Bioinformatics research has benefited from the availability of low-cost but powerful desktop computers, which have been used as building
blocks to create large computational farms. However, the physical demands for space, power and cooling place a natural limit on the size of farms that any one institution can
support. In addition private resources are inefficient and unreliable: they must be specified to cope with peak demand and so will idle for significant periods of time, but also
present a single-point of failure that can severely disrupt all services. The obvious solution is to share the available resources across different sites. Until now, the lack of
proper management and security tools has hindered the development of resource sharing. Accordingly, one objective of the e-protein project is to develop GRID based facilities to
pool the computing resources between the different centres involved in the project.
To provide a comprehensive resource for structure-based annotation within the UK , it is necessary to pool the resources and expertise from
different academic groups. The deliverable from e-Protein for the biological community is structure-based proteome annotations, accessible via a single interface combining
information stored at the different sites. Specifically, a major objective of e-protein is to develop a version of the DAS (Distributed Annotation System) that will link protein
annotation databases at the e-Protein sites, and allow annotation to be easily combined and compared with that from other sources.
To summarise: the key motivations of e-protein are both to provide a valuable bioinformatics resource and also to provide a timely, novel and practical demonstration of the use of
e-science technology within bioinformatics.

# EXERCISE DETAILS:
Please return the stretch of the e-Protein passage from "To provide a comprehensive" through "from other sources.", copied word for word.

# GIVEN INFORMATION:
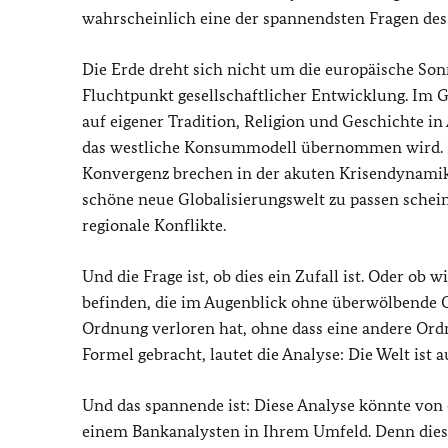
wahrscheinlich eine der spannendsten Fragen des
Die Erde dreht sich nicht um die europäische Son
Fluchtpunkt gesellschaftlicher Entwicklung. Im G
auf eigener Tradition, Religion und Geschichte in
das westliche Konsummodell übernommen wird. Das 
Konvergenz brechen in der akuten Krisendynamik g
schöne neue Globalisierungswelt zu passen schei
regionale Konflikte.
Und die Frage ist, ob dies ein Zufall ist. Oder ob
befinden, die im Augenblick ohne überwölbende Or
Ordnung verloren hat, ohne dass eine andere Ordn
Formel gebracht, lautet die Analyse: Die Welt ist 
Und das spannende ist: Diese Analyse könnte v
einem Bankanalysten in Ihrem Umfeld. Denn diese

# YOUR SOLUTION:
To provide a comprehensive resource for structure-based annotation within the UK , it is necessary to pool the resources and expertise from
different academic groups. The deliverable from e-Protein for the biological community is structure-based proteome annotations, accessible via a single interface combining
information stored at the different sites. Specifically, a major objective of e-protein is to develop a version of the DAS (Distributed Annotation System) that will link protein
annotation databases at the e-Protein sites, and allow annotation to be easily combined and compared with that from other sources.